Work order: Pull every line that includes the word "image" out of the data below and copy it.

--------------------------------------------------

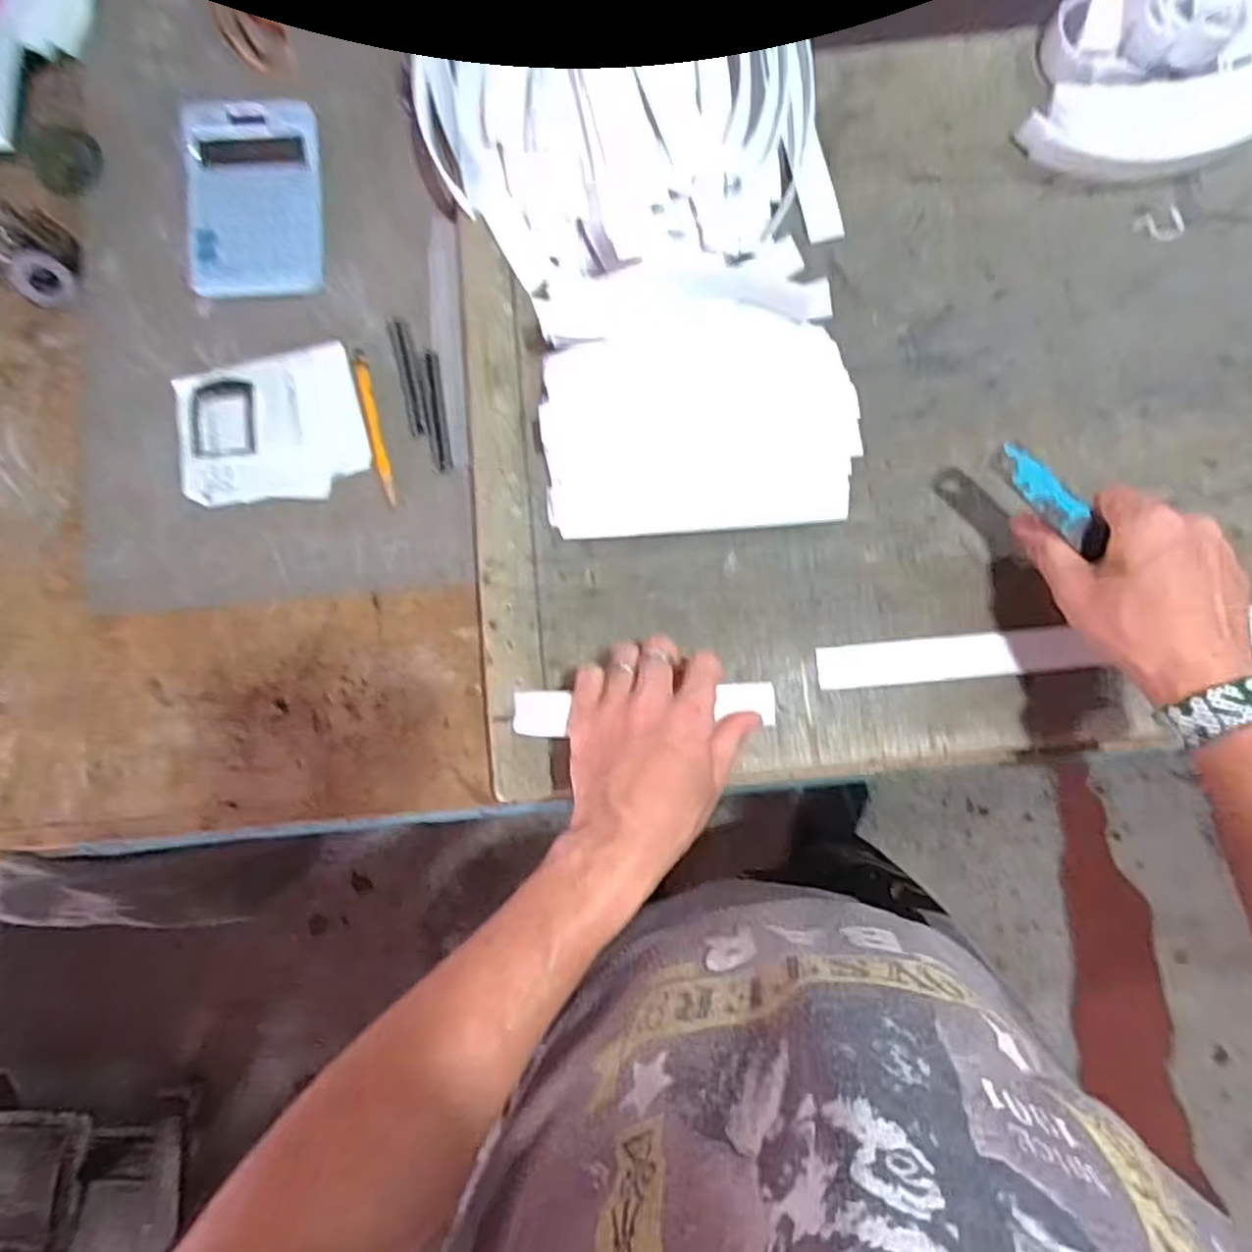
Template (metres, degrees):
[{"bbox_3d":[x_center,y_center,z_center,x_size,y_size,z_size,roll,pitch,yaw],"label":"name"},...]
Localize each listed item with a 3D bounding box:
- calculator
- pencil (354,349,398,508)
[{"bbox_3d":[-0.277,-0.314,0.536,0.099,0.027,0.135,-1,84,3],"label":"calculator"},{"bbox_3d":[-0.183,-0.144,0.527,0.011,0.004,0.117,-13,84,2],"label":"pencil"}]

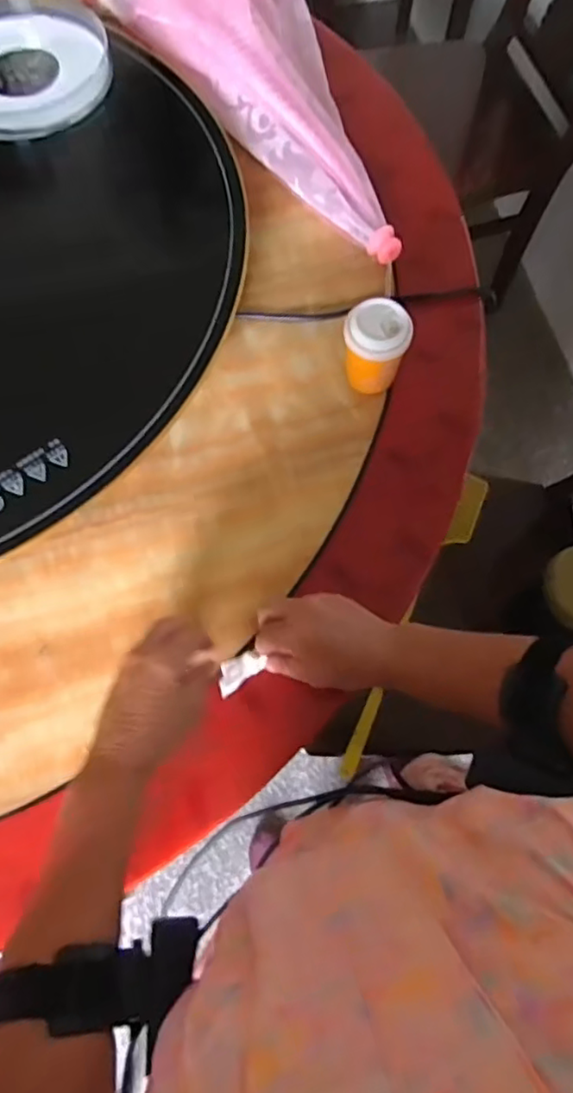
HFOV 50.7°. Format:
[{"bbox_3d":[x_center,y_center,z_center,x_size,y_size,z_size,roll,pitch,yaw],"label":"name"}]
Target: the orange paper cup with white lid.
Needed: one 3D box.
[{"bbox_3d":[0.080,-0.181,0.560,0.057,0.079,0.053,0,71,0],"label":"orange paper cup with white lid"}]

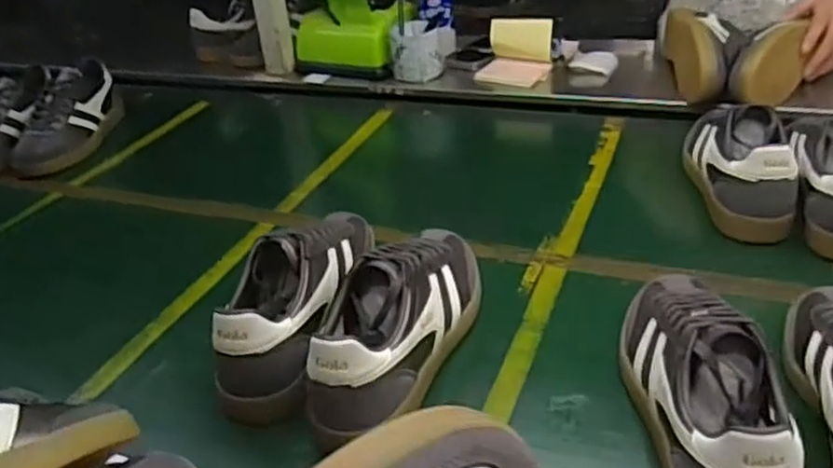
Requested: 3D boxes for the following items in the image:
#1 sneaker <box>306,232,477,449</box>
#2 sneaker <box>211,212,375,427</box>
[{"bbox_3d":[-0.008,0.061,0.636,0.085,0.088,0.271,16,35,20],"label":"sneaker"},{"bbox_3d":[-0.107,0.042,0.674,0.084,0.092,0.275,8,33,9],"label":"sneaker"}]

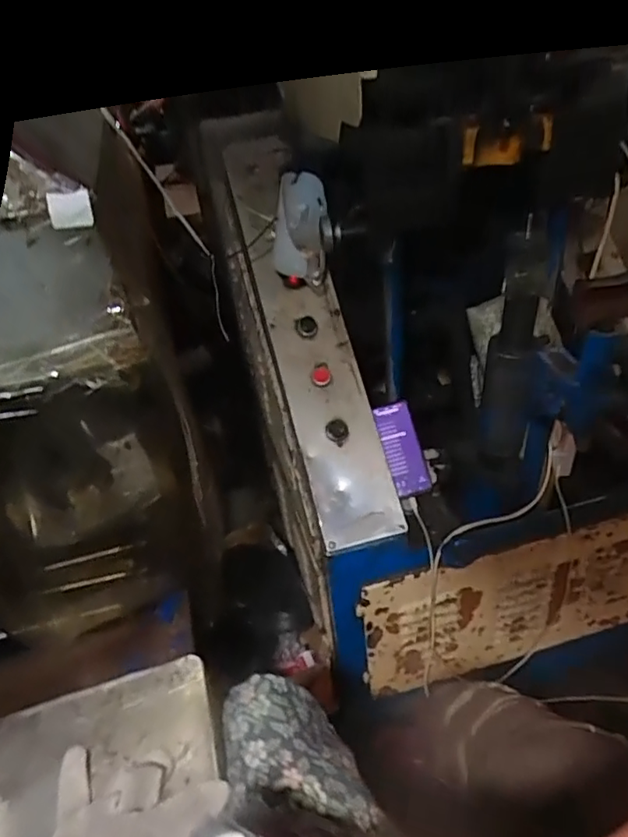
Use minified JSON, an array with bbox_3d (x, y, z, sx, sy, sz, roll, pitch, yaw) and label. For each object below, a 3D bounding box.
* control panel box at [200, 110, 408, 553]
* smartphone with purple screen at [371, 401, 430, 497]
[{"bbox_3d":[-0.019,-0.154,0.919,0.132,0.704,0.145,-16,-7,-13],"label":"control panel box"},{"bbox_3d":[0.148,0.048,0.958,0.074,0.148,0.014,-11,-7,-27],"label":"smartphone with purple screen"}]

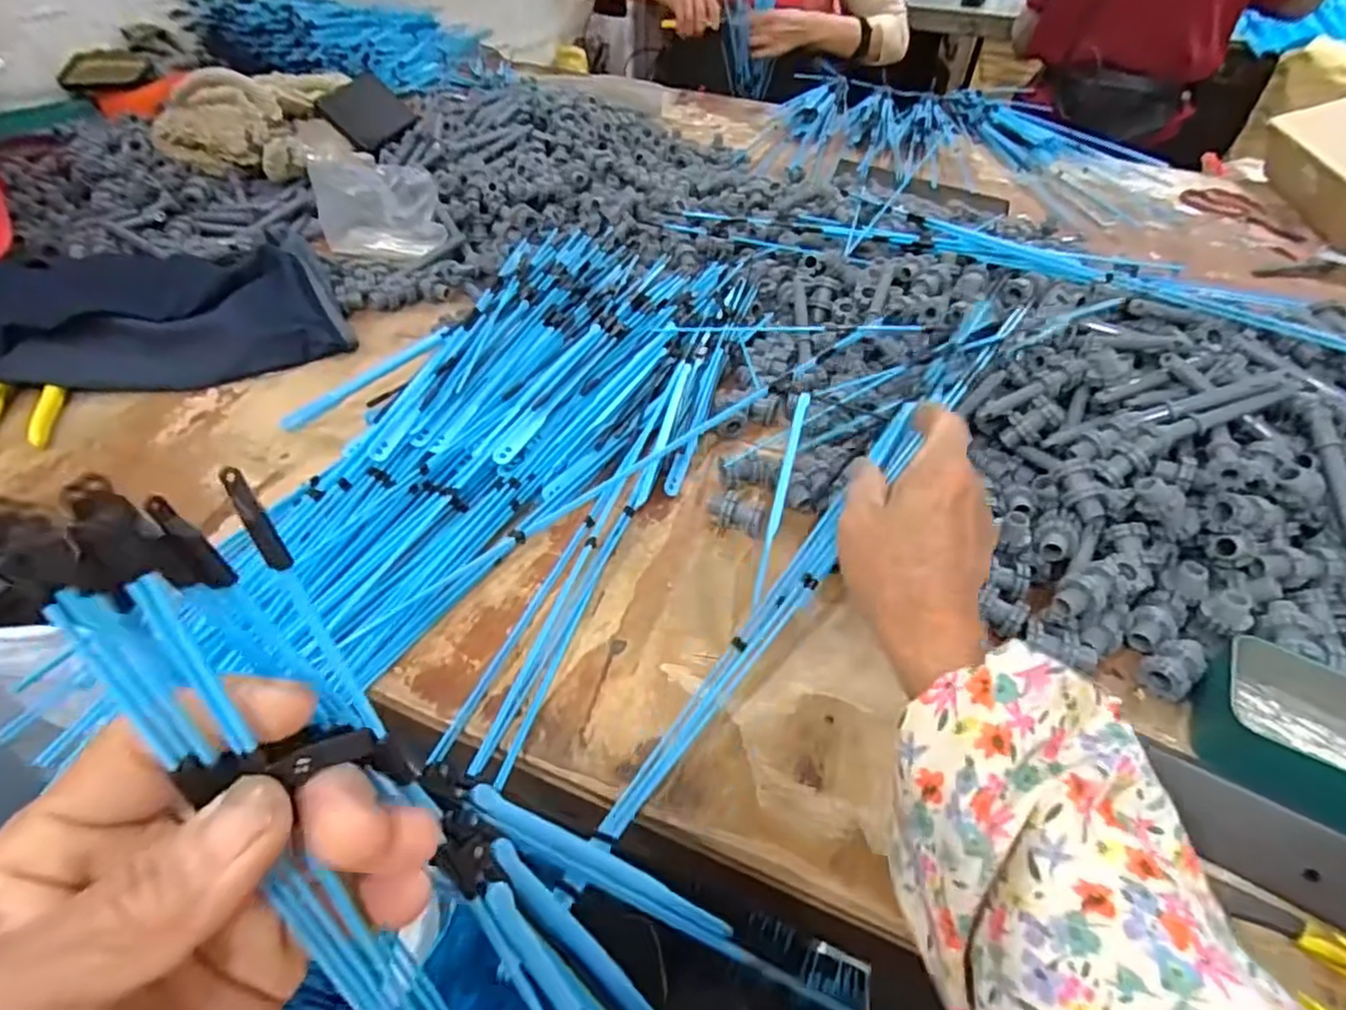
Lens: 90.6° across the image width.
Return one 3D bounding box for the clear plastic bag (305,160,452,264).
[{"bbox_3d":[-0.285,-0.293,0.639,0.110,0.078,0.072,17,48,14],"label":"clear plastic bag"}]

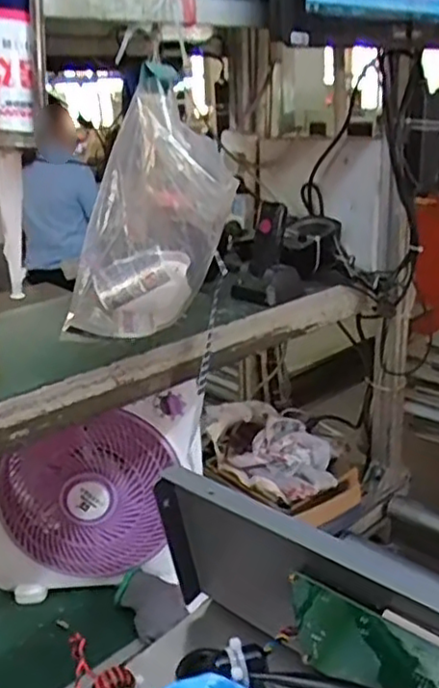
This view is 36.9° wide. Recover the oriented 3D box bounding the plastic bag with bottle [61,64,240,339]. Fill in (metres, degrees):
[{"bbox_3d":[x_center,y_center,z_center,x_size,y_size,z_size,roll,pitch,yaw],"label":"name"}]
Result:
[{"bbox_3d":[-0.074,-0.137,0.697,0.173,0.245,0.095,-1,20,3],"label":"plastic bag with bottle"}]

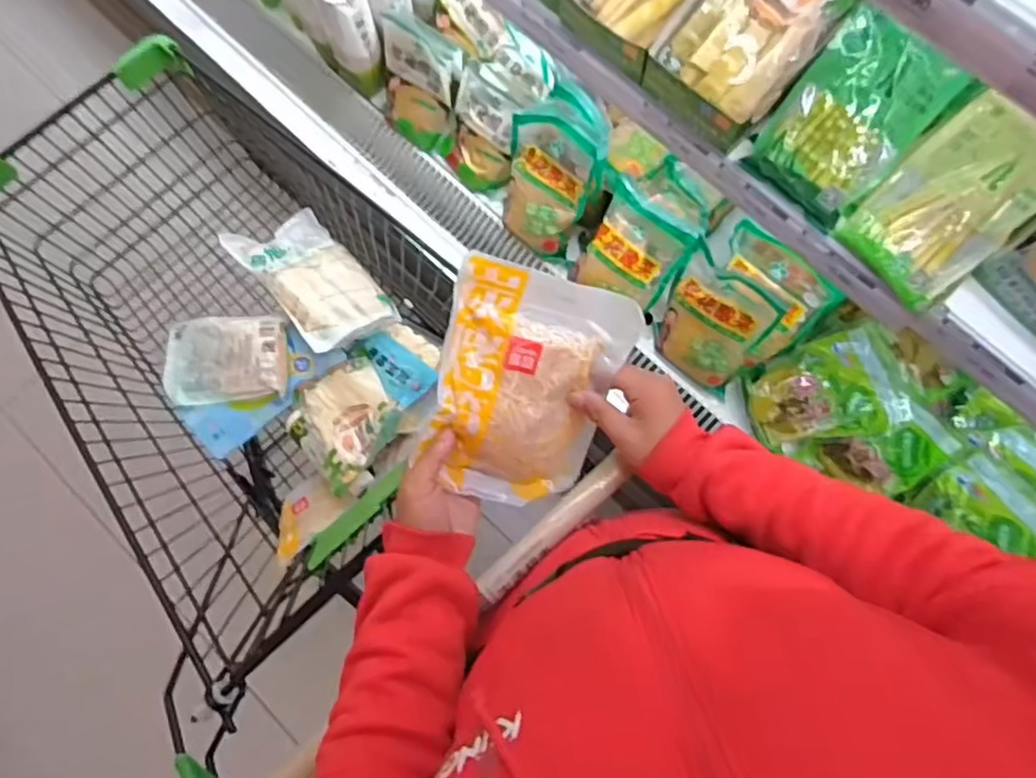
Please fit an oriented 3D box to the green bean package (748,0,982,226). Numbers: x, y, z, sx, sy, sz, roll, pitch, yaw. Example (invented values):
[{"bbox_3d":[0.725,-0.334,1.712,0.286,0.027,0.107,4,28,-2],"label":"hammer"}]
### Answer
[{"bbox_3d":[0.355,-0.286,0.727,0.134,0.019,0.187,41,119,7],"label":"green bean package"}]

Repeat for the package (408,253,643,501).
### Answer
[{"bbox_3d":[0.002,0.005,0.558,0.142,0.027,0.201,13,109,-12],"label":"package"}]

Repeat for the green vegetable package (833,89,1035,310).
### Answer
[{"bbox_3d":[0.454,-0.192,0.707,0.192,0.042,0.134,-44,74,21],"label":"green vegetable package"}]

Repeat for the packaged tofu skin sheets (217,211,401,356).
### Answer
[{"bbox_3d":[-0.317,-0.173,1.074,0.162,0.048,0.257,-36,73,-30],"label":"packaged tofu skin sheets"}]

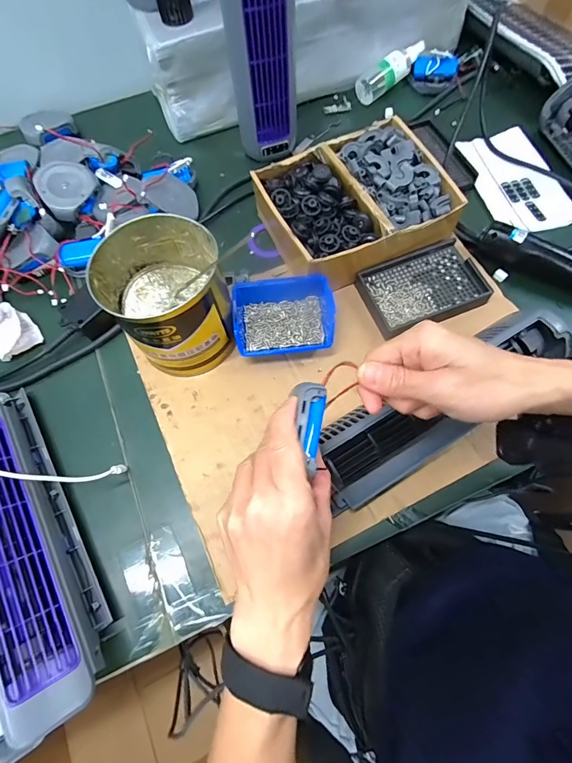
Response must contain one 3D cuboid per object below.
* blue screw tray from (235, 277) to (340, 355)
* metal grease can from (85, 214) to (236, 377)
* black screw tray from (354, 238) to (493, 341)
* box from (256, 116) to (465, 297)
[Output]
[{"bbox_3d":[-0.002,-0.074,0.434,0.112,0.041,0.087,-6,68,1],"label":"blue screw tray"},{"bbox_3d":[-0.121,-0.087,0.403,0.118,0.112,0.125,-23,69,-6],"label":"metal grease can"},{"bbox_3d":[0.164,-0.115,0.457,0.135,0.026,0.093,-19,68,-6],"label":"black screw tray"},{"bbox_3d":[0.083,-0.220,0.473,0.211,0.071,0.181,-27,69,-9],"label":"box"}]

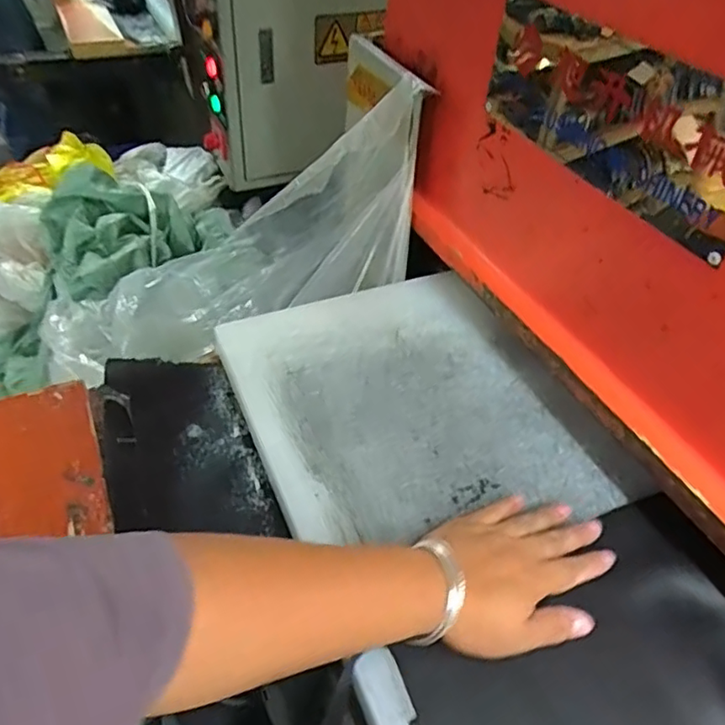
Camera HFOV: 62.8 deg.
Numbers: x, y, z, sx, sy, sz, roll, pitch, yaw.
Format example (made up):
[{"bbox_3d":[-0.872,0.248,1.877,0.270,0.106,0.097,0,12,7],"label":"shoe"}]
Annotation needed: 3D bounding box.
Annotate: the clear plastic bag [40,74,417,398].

--------------------------------------------------

Response area:
Requested: 3D boxes for the following items in the image:
Lens: 90.6° across the image width.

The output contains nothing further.